He grasped early the fiscal opportunities implicit in "charitable" fundraising. ("All the funds went to children," he told his mother when she questioned his profitable, vague "March for Hunger." "Yes. They did," he said, pocketing a hundred-some bucks.)
He idolized Andrew Jackson as pictured on the $20 bill, admiring "the vertical dart between the brows, the jutting chin, the narrow mouth ... his composure in the face of the trivial." The all-seeing eye on the $1 bill soothed his anxieties.
Lydia Millet's newest protagonist, "T.," is a perfectly minted capitalist. And How the Dead Dream is perfectly minted satire.
This is Millet's sixth novel--each one different, this one already acclaimed. Born in Boston in 1968, raised in Canada, Millet did a stint in the UA writing program, completed a master's in environmental science at Duke and settled in Tucson, where she's proving that literary fiction doesn't have to be domestic-realism tedious, and that political fiction doesn't have to preach.
That said, the plot premise of this novel is nothing if not weird: Successful young developer T. suffers a personal crisis and begins to break into zoo exhibits at night, where he sleeps in the enclosures of endangered animals.
The only child of a devoted Catholic mother and a distant, advertising-manager father, T. discovers early that the key to the Midas touch lies in steady "effort and control," in knowing people's motivations and how to exploit them. Rational, distant and intelligent, he becomes a student of financial opportunity. In school, he "befriends" a social outcast, extorting a weekly portion of the boy's allowance to "protect" him from hazing jocks ... whom he in turn scams. In college, while secretly day-trading stocks, he discovers the benefits of networking by proving himself a reliable father figure to his beer-bombing fraternity brothers. On the basis of that network, T. makes his first million-dollar profit only months out of college and launches a career in land development.
But the pins beneath this young believer in the infinite power of free will, independence and capital get pulled out by a series of events. First, his father drops out of sight, and his mother shows up on his doorstep. Secondly, out of surprising guilt for hitting a coyote on a road, he adopts a dog. Then, in close succession, he falls in love, finds his father, loses his lover and escapes into sleep.

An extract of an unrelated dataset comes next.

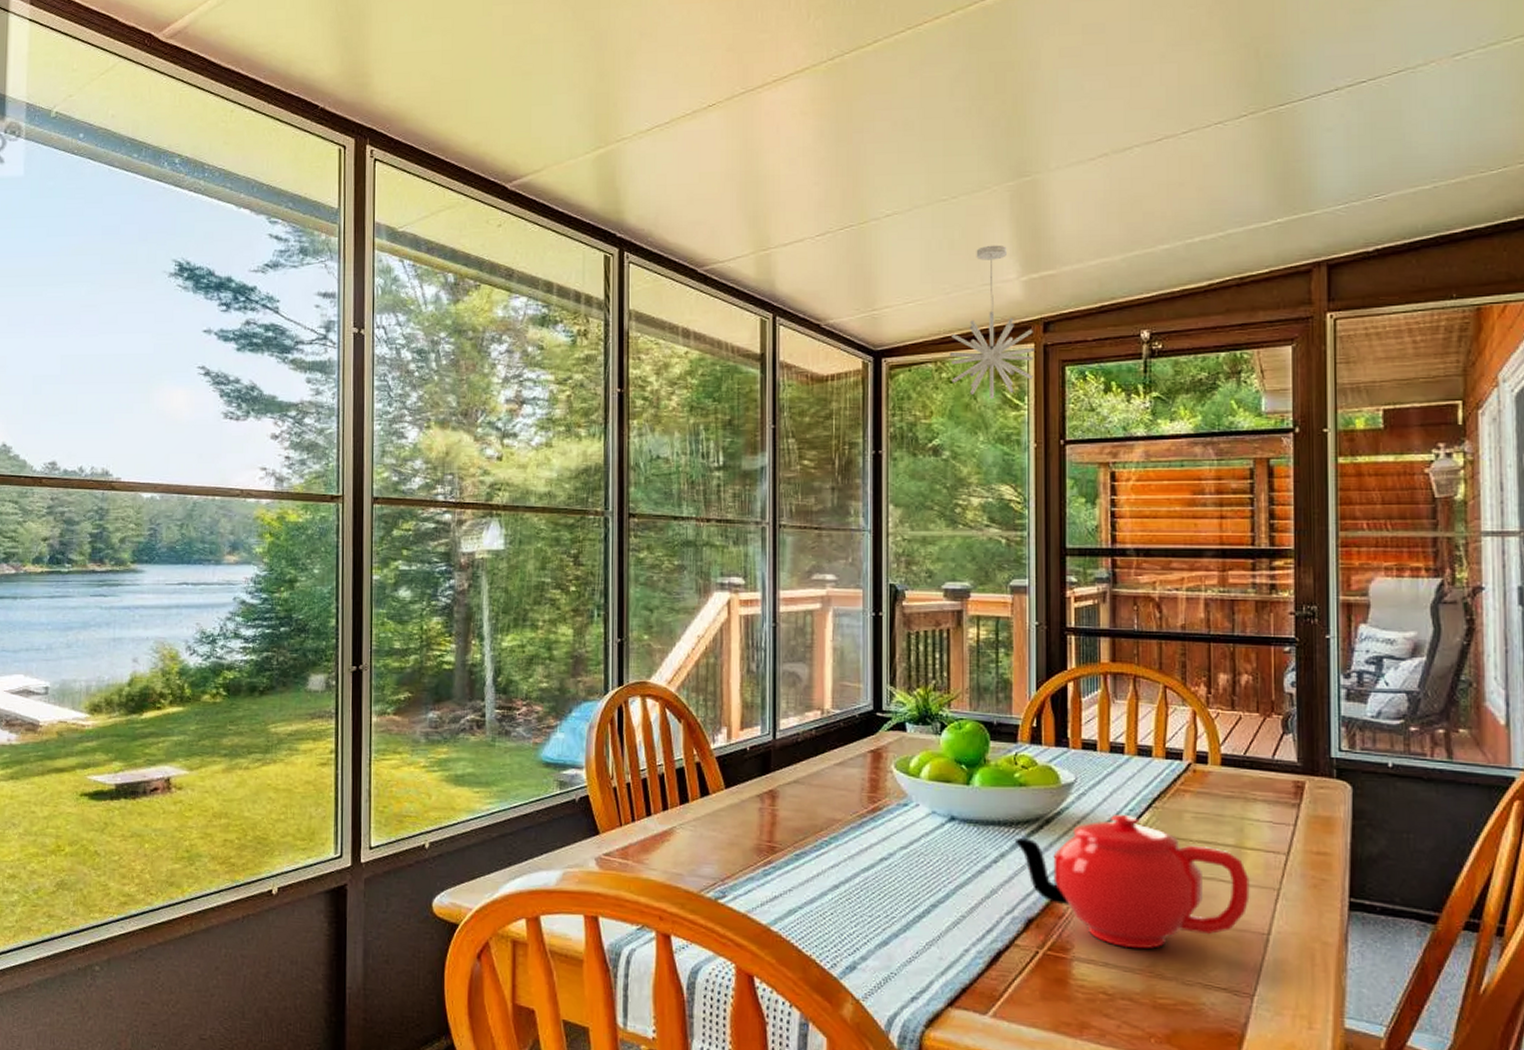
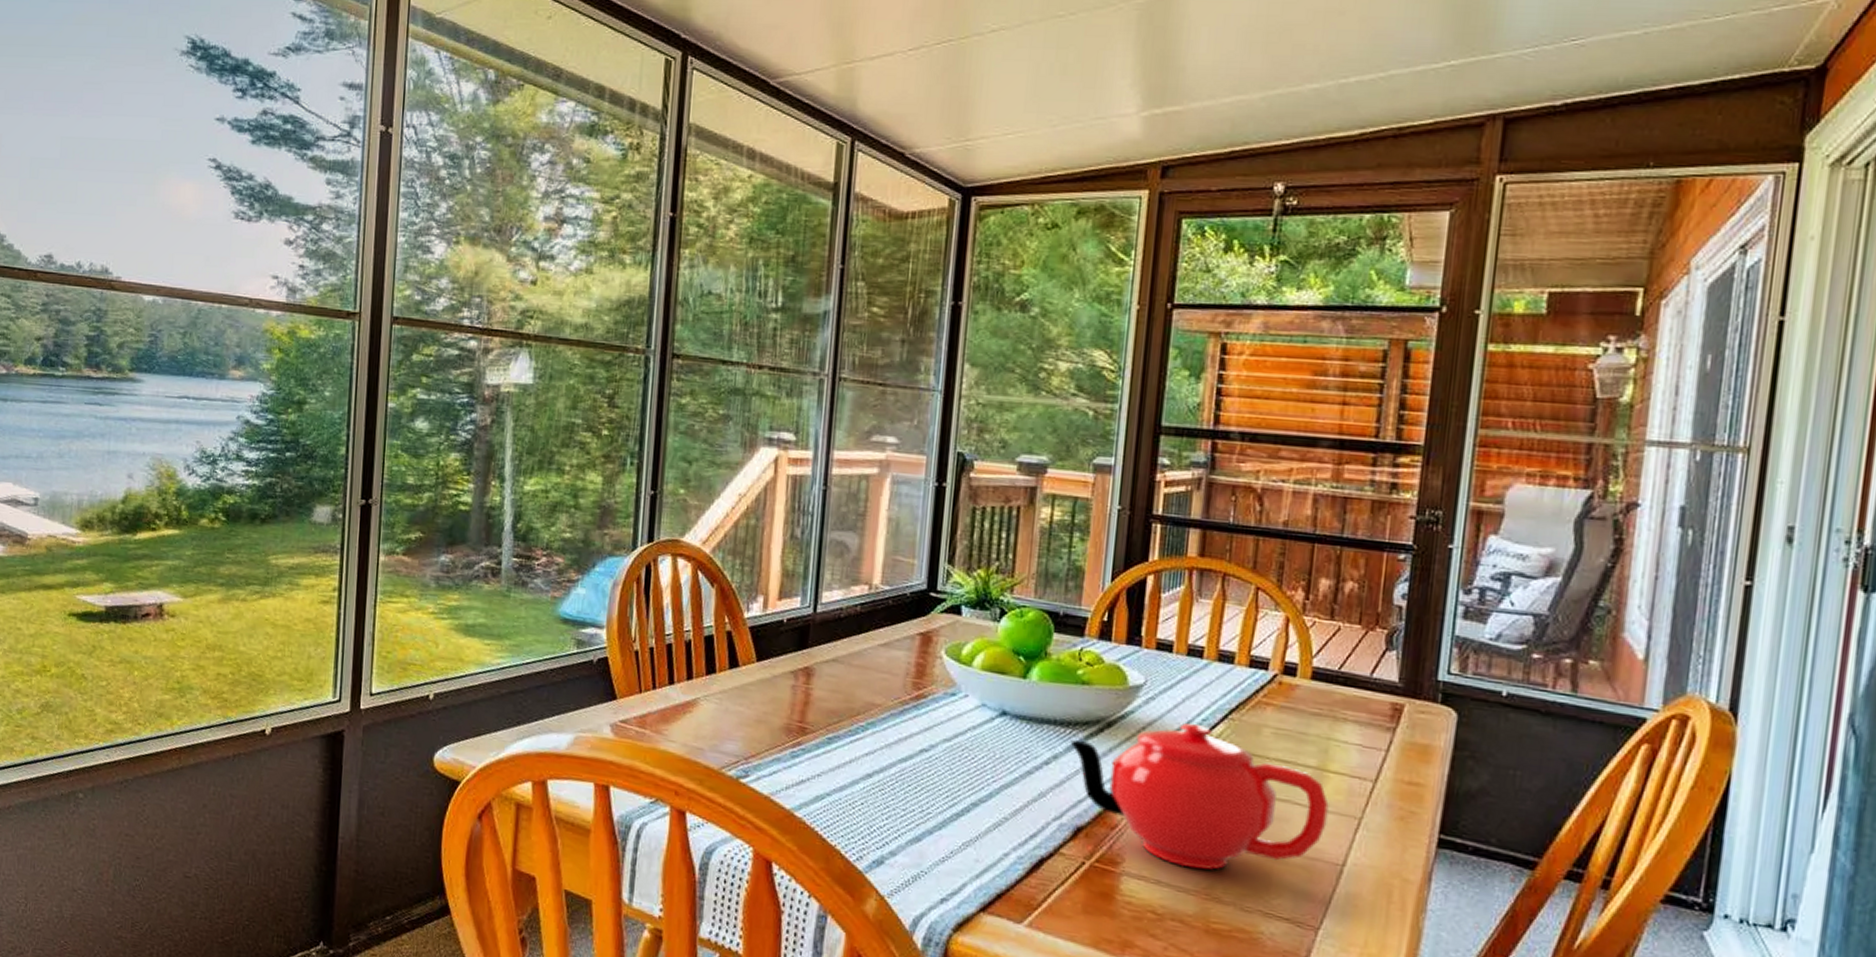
pendant light: present [950,245,1035,400] -> none [1049,72,1149,252]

He initiates his nighttime zoo break-ins when he's finally able to drag himself awake.
Millet feeds us tidbits of theme. She serves up her dream motif in the voice of T.'s runaway dad: "Did you ever have a dream so real it felt like you were awake? ... What if one day, you woke up and you realized your whole life had been a dream like that?" She suggests it in young T.'s perceptions of old men who die as stupid--and unaware of their stupidity--as they were as young men. She constructs scenes that imitate dream experiences--the sensations of paralysis, of heaviness and lassitude in the face of threat. She dresses money in the robes of religious ritual. She conflates the internal with the external and lets the visceral impinge on the intellect.
Millet reveals her central issue--the tragedy of the loss of biological diversity--by confronting a teachable character with the power of loss--but she never smacks a moral upside the reader's head.
With generous wit and deft timing, just when things might begin to feel a bit serious, she mediates with a bit of humor. T.'s mother has a near-death experience, for example, "But it was bad, very bad." Instead of heaven as she'd pictured it, his mother found herself in the International House of Pancakes.
"I thought," she cautions T. about the afterlife, "it would be more expensive than that."
Though T. lives in Southern California, Millet's settings will feel familiar to local readers. The retirement community he develops in the California desert has all the charm of places we know--acres of fake Santa Fe-style buildings interspersed with golf courses and communal rec centers. The Caribbean resort he's begun work on can be visualized by the growing contingent of Tucson folks with ties to Belize. The gleeful abandon with which T. uproots native mangrove trees would horrify Sonoran denizens who've witnessed bulldozers blade the desert.
Millet takes T. on a jungle trip at the end of How the Dead Dream and leaves him there bizarrely and ambiguously. Think "sleep" again.
Word is that this is the first in a trilogy. This reader, for one, is anxious to return to Belizean mangroves, howler monkeys and jaguars in the next book.